The Australian bond market (as measured by the UBS Composite Bond Index 0+YR) returned 1.01% in August. Over the month, 3-year government bond yields fell to 2.63% from 2.71%, while 10-year yields fell to 3.29% from 3.51%. Short-term bank bills dropped over the month: the 1-month bank bill swap rate (BBSW) fell to 2.61% from 2.65%, the 3-month rate to 2.63% from 2.66%, and the 6-month rate to 2.64% from 2.68%. The Australian dollar rose slightly over the month, starting at USD 0.930 and ending at USD 0.934.
At its 2 September meeting, the Reserve Bank of Australia (RBA) again left the official cash rate on hold at 2.50%. The Australian Industry Group’s Performance of Manufacturing Index (PMI) slipped back into negative territory in August, following a brief stabilisation in July. The index fell by 3.4 points to 47.3 points (seasonally adjusted), indicating a mild contraction in conditions across the manufacturing sector. Many respondents to the survey expressed ongoing concern about the persistent strength of the Australian dollar, which has increased import competition and lowered both domestic and overseas demand for locally made products. Manufacturers remain cautious about the outlook and continue to focus on reining in their costs, as they battle very weak trading conditions across most sub-sectors.
The RP Data-Rismark home value index rose solidly in August, up 1.1% across all capital cities, taking the aggregate capital gain to 10.9% year-on-year. According to RP Data research director Tim Lawless, considering the ongoing high rate of auction clearance rates, a generally rapid rate of sale and the ongoing low interest rate environment, it’s likely that dwelling values may rise even further over the next three months.

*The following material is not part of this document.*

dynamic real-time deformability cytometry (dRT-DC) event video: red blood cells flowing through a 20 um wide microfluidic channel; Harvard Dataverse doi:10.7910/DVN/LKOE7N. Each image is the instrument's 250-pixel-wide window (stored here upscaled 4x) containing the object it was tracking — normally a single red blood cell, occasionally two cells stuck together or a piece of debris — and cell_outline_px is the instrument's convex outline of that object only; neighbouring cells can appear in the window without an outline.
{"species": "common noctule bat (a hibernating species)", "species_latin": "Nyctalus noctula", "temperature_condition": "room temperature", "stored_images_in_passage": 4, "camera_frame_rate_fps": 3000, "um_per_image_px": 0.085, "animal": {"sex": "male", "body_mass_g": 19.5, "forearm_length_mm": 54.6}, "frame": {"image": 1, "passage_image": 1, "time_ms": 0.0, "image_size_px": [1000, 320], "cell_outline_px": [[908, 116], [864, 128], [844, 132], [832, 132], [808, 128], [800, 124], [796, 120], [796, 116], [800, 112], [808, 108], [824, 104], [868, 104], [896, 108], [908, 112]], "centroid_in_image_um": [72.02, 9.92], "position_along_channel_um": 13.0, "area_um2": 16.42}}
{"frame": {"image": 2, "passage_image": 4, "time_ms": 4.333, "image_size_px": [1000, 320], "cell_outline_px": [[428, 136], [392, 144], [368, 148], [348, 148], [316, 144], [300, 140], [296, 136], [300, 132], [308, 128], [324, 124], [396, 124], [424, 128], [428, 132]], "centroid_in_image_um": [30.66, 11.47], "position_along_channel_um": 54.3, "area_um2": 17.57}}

According to the Australian Bureau of Statistics (ABS), capital expenditures (capex) for the June quarter 2014 registered a surprise seasonally-adjusted 1.1% lift over the quarter, beating analysts’ expectations for a 0.9% fall, although there was a 4.0% decrease over the year. Although manufacturing continued to deteriorate and mining was flat, capex in other parts of the economy continued to strengthen moderately throughout the first half of 2014.
Australian Market Outlook
The Australian economy seems to be struggling to achieve traction as the mining boom transitions from a capital expenditure phase (which is labour-intensive) to a shipment phase (which is good for net exports but less labour-intensive). As we move into the shipment phase, iron ore volumes are increasing dramatically, which is helping to hold up the value of exports despite the iron ore price decline. In coal, volumes are increasing but prices are declining, lowering the value of the gross exports.
The RBA cut rates to help revive interest rate sensitive sectors (such as housing, overseas education, and tourism) which had suffered from the high rates of the mining sector’s capex phase. Although we are seeing improvements in housing, construction and consumer spending, it is uncertain whether they are growing strongly enough to offset the decline in mining. Although employment growth at 0.9% is positive, it isn’t sufficient to offset increases in the participation rate or population growth so employment remains weak. The high Australian dollar is another headwind which adds to our view that the RBA is likely to keep rates on hold at 2.50% for some time and that the next move in rates will be upwards at some point in 2015.
Australian bond prices have been increasing, tied to the German bund rate, with the market losing its historically high correlation to US rates. This can be attributed to the fact that the nature of our market has changed in the last five years with a deeper, more liquid market attracting a wider range of investors. Demand for higher yielding assets from offshore investors are likely to continue to keep Australian bond yields lower than they would otherwise be.